I would like to announce my new web site: 

http://www.mpiaquatics.com 

With the help of Jason Baliban I have a place to keep an on going log for my aquariums and a place to share the experience I have over the years setting up a small aquarium room. I have eight tanks now with plans for one more room addition to house just a few more tanks! LOLOL 

I only comment on things I have experience with and from a perspective of just keeping it simple. I believe you can have a lush planted aquarium without a lot of hassle and this is what my web site is about. I hope it helps the beginners out there that think its just to much work to have a planted aquarium. 

Hawk


----------



## hl0107 (Oct 20, 2004)

Great site Hawkeye!! roud: 

Welcome to the forum.


----------



## Jason Baliban (Mar 3, 2005)

Sweet Site!!! roud: 
jB


----------



## KyleT (Jul 22, 2002)

More importantly awesome tanks!


----------



## BSS (Sep 24, 2004)

Hawk - Nice to see you over at TPT. It's a *very* active site.
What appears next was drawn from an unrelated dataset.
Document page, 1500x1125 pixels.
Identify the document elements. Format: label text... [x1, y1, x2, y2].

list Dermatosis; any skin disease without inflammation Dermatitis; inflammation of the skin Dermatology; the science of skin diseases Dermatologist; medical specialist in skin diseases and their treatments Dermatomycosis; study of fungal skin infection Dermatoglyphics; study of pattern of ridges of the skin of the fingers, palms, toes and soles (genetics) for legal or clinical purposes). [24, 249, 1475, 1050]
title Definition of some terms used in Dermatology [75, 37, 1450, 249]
Good luck keeping up :icon_bigg !

Brian.


----------



## Hawkeye (Mar 22, 2005)

I have finally updated my page with some new plants "Anubias "petite","marble" and "frazeri" and I added my articles on small aquarium rooms. I hope it will not take as long for updates in the future. I am working on articles on ricca I hope will be finished soon. Thank you all for your support. I can't believe how well its page has worked out. Thank you all!!

Hawk


----------



## milalic (Aug 25, 2005)

Hawkeye said:


> I have finally updated my page with some new plants "Anubias "petite","marble" and "frazeri" and I added my articles on small aquarium rooms. I hope it will not take as long for updates in the future. I am working on articles on ricca I hope will be finished soon. Thank you all for your support. I can't believe how well its page has worked out. Thank you all!!
> 
> Hawk



The link under your name is pointing to http://www.mpiaqutics.com/


----------